Domain Partitioning Network
This addresses mode collapse in GANs, a common issue in generative modeling, though it appears incremental by building on existing multi-discriminator approaches.
The paper tackles mode collapse in generative adversarial networks by introducing the Domain Partitioning Network (DoPaNet), which uses multiple discriminators and a classifier to partition the target distribution, resulting in improved coverage and control over generated samples compared to competing methods.

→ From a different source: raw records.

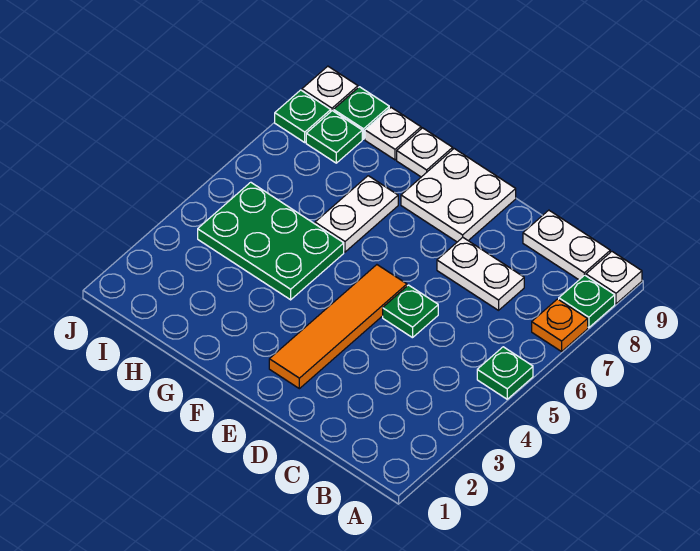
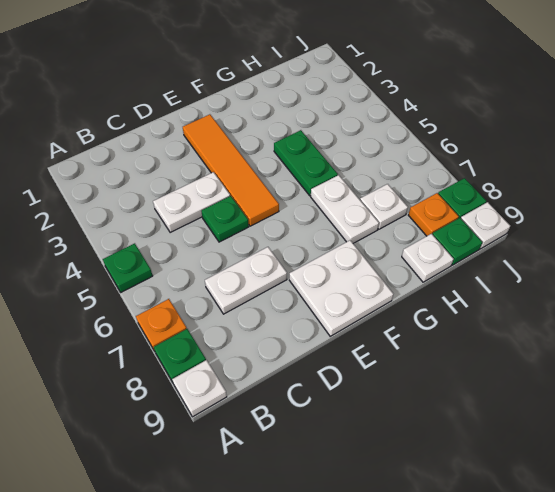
white plate B9:C9 level 1 -> white plate C4:D4 level 1
green plate G4:I5 level 1 -> green plate G4:G5 level 1
white plate G9 level 1 -> white plate H7 level 1
green plate I8 level 1 -> orange plate I8 level 1

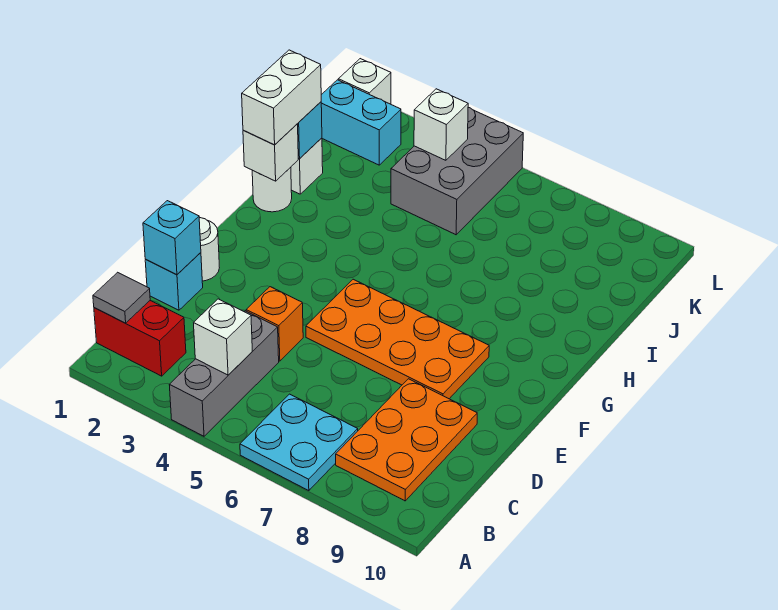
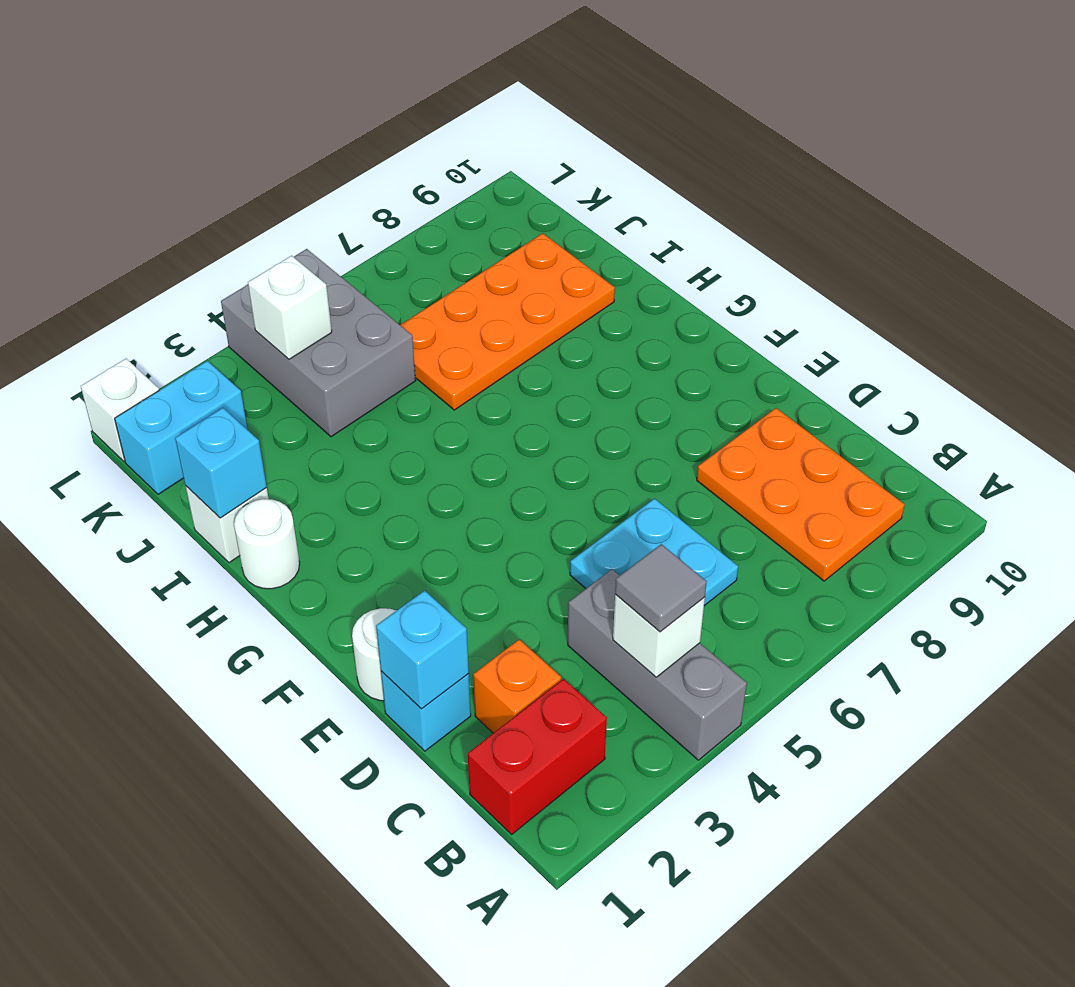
cyan plate A6:B7 level 1 -> cyan plate C5:D6 level 1
grey tile B1 level 2 -> grey tile B4 level 3
orange brick D4 level 1 -> orange brick C2 level 1
orange plate E5:F8 level 1 -> orange plate I6:J9 level 1
white brick H1 level 2 -> none
white brick H1:I1 level 3 -> none

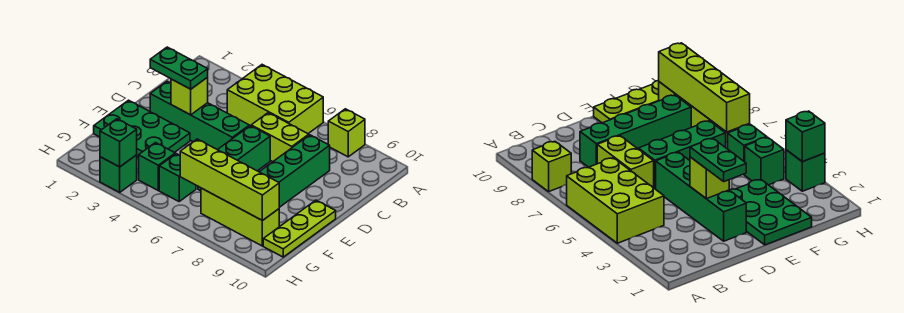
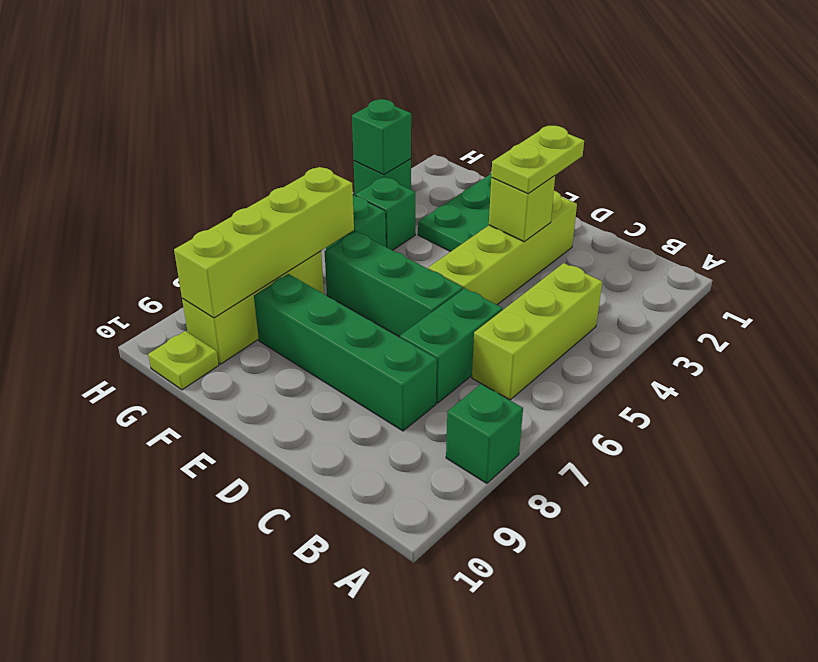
lime brick A4:B6 level 1 -> lime brick B4:B6 level 1
lime brick A8 level 1 -> green brick A8 level 1
lime brick C6:C7 level 1 -> green brick C6:C7 level 1
green brick D2:D5 level 1 -> lime brick D2:D5 level 1
green plate D2:D3 level 3 -> lime plate D2:D3 level 3
lime plate E10:G10 level 1 -> lime plate G10 level 1

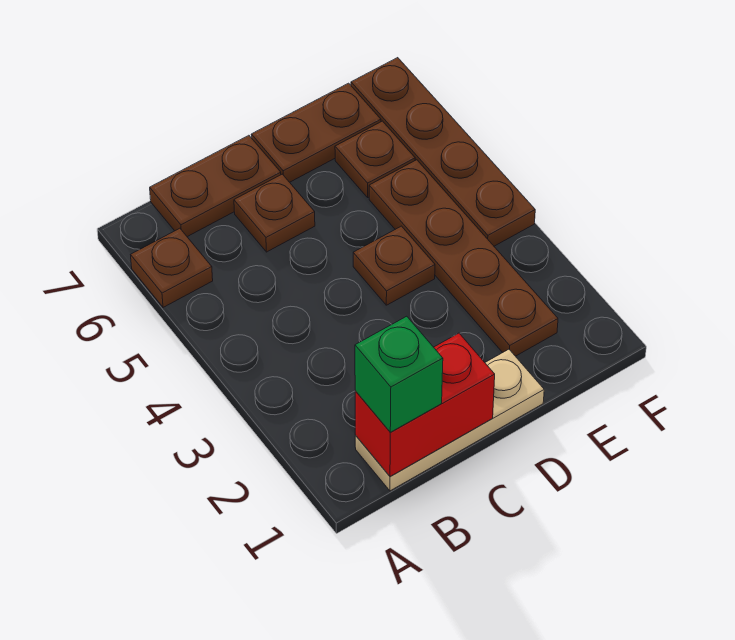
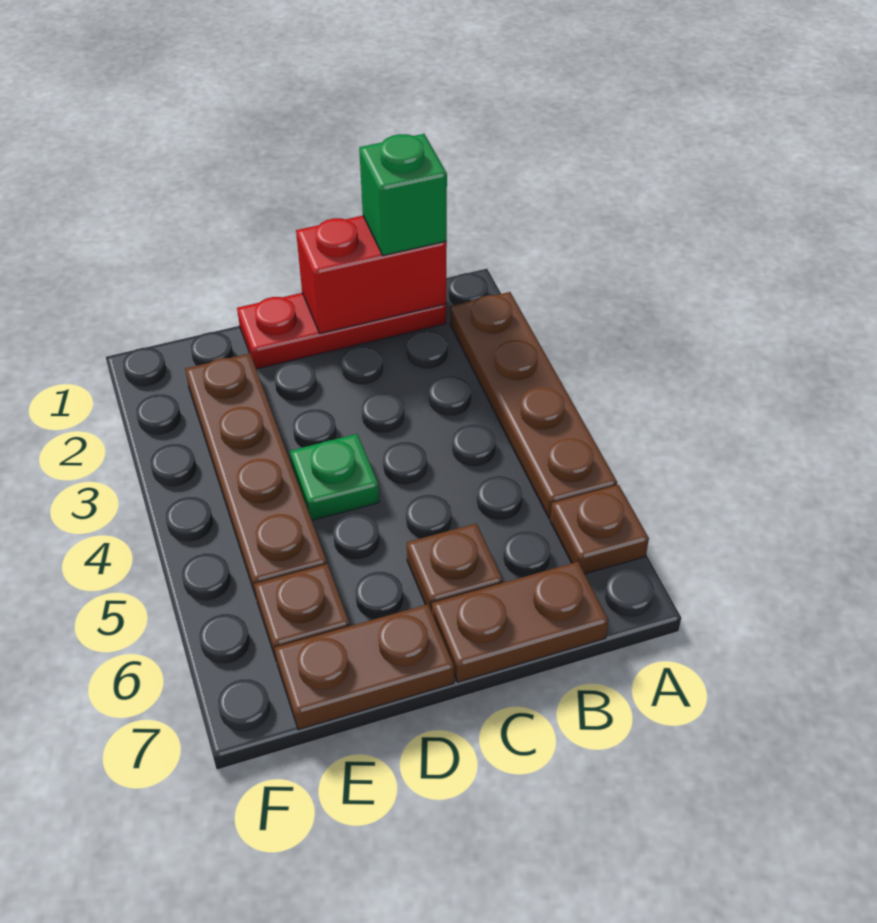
tan plate B1:D1 level 1 -> red plate B1:D1 level 1
brown plate D4 level 1 -> green plate D4 level 1
brown plate F4:F7 level 1 -> brown plate A2:A5 level 1

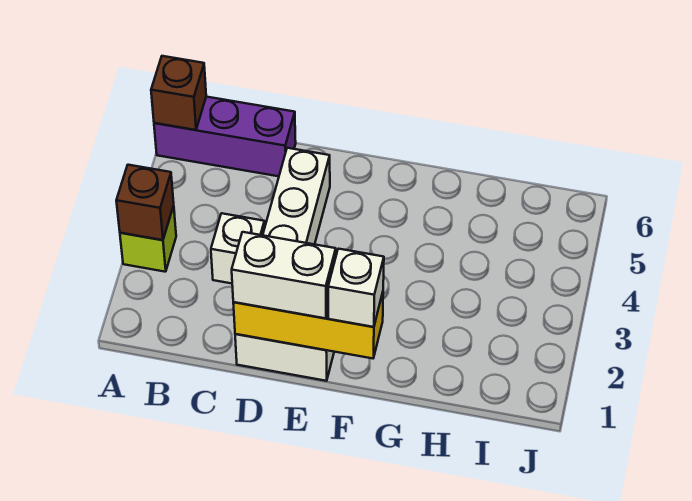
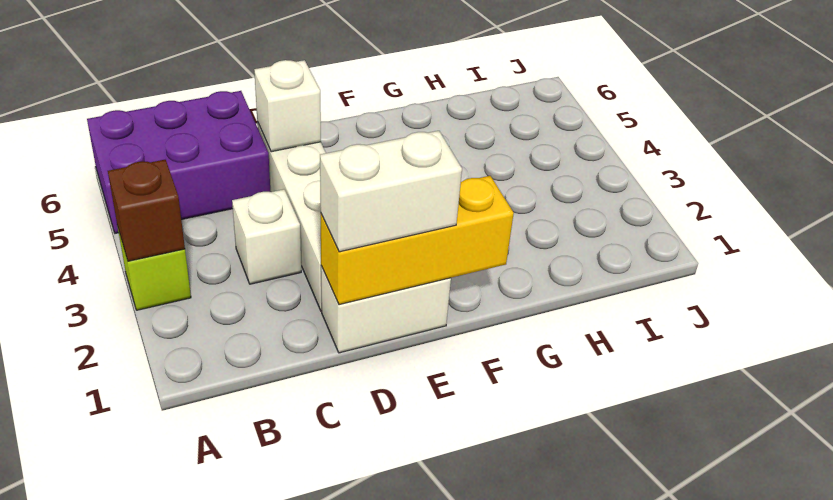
purple brick A6:C6 level 1 -> purple brick A5:C6 level 1
brown brick A6 level 2 -> none
white brick F1 level 3 -> white brick D5 level 2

Standard adversarial training involves two agents, namely a generator and a discriminator, playing a mini-max game. However, even if the players converge to an equilibrium, the generator may only recover a part of the target data distribution, in a situation commonly referred to as mode collapse. In this work, we present the Domain Partitioning Network (DoPaNet), a new approach to deal with mode collapse in generative adversarial learning. We employ multiple discriminators, each encouraging the generator to cover a different part of the target distribution. To ensure these parts do not overlap and collapse into the same mode, we add a classifier as a third agent in the game. The classifier decides which discriminator the generator is trained against for each sample. Through experiments on toy examples and real images, we show the merits of DoPaNet in covering the real distribution and its superiority with respect to the competing methods. Besides, we also show that we can control the modes from which samples are generated using DoPaNet.